Saturday, April 10, 2010

SAY WHAT!?

RETURN OF DAMAGED GOODS

By now, unless you’re living under a rock, you must have learned about the Tennessee nurse who adopted a seven-year-old boy from a Russian orphanage last September only to return him as damaged goods. After paying a Russian tour guide $200 to pick him up, she placed him on an airliner as an unattended minor with a note pinned on his shirt that said she was returning him because of his unruly behavior.

The manner in which she returned the poor little bastard gives new meaning to the term ‘Ugly American.’


HITTING THE MOTHER LODE

79-year-old wealthy Hollywood celebrity Elizabeth Taylor is about to accumulate her ninth husband. Apparently Liz's brains have become addled after years of excessive alcohol consumption and the use of other chemical substances.
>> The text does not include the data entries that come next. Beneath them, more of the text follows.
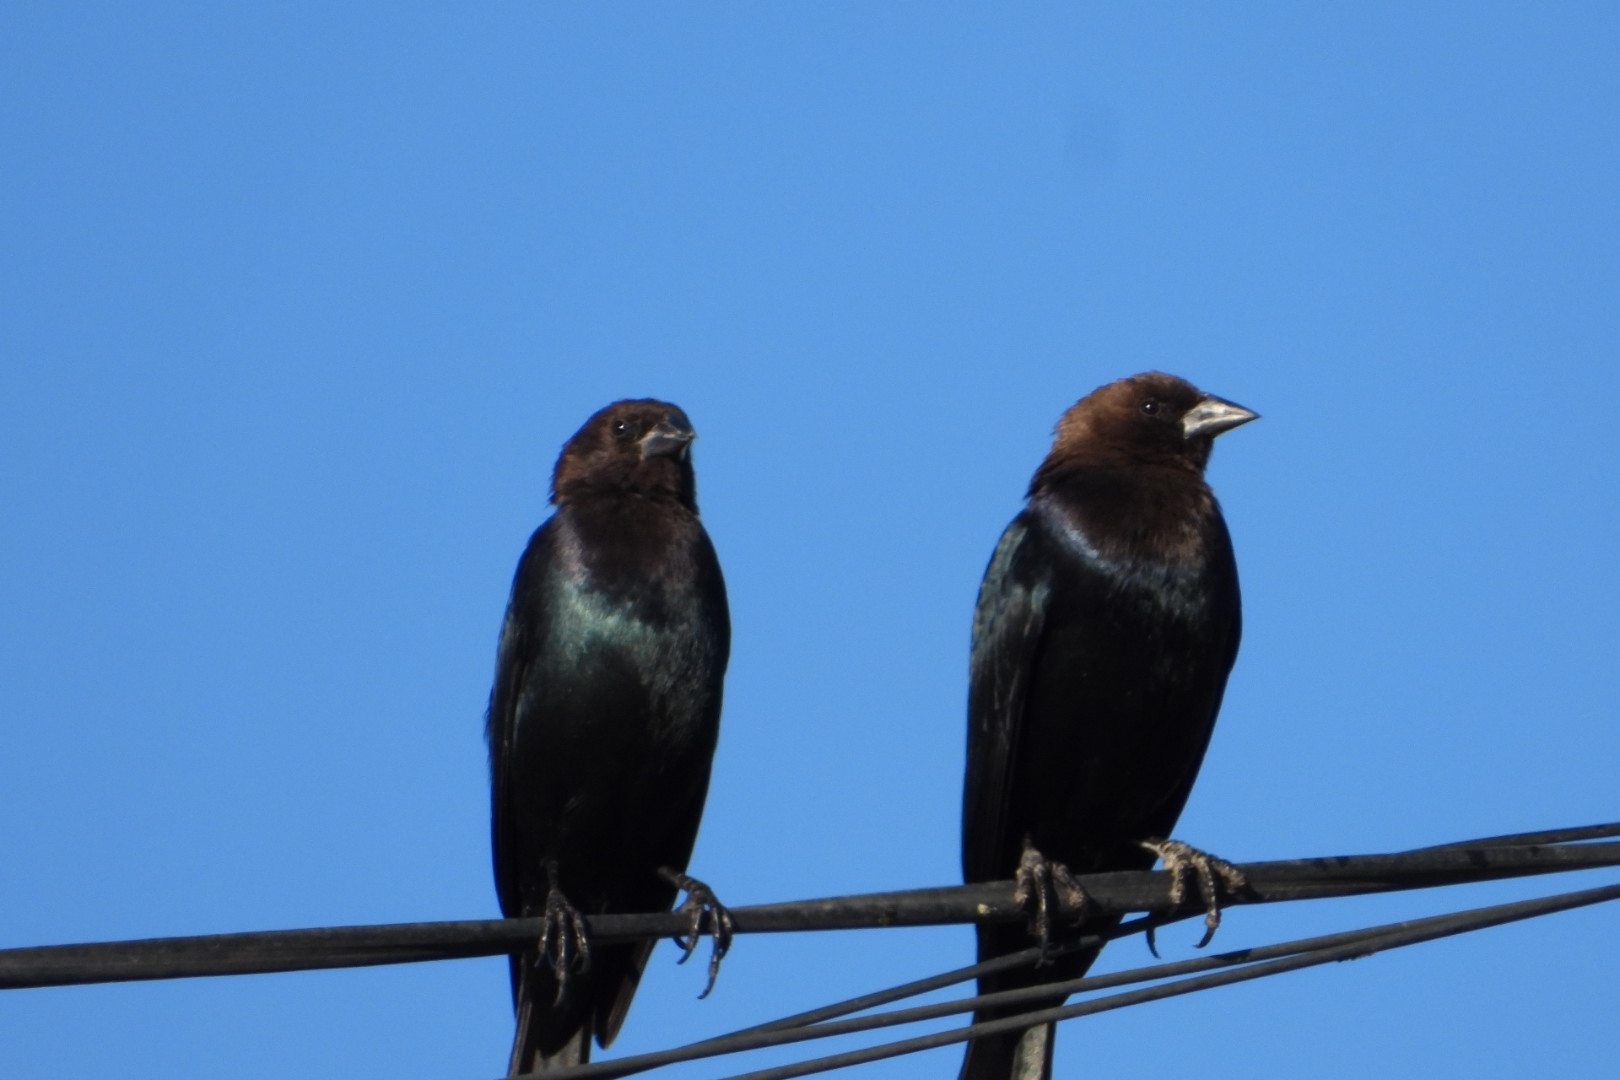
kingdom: Animalia
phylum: Chordata
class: Aves
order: Passeriformes
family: Icteridae
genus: Molothrus
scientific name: Molothrus ater
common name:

The groom-to-be is reported to be a 49-year-old talent agent.

It looks like that talent agent, 30-years the bride-to-be’s junior, is about to hit the Mother Lode.


FIRST THE HANDGUNS, THEN THE LONG GUNS, THEN ALL GUNS

Bob Walsh reports that a bill by Assemblyman Michael Feuer which would require that the purchasers of long guns go through the same 10-day wait, California Department of Justice paperwork with accompanying fee and record keeping process as the registration of handguns do now is working its way through the California State Assembly.

Hey, they don’t call California the land of nuts and fruits for nothing. If that bill passes, the gun control loonies will have made it easier to achieve their ultimate goal. That goal, of course, is to ban the possession of firearms outright.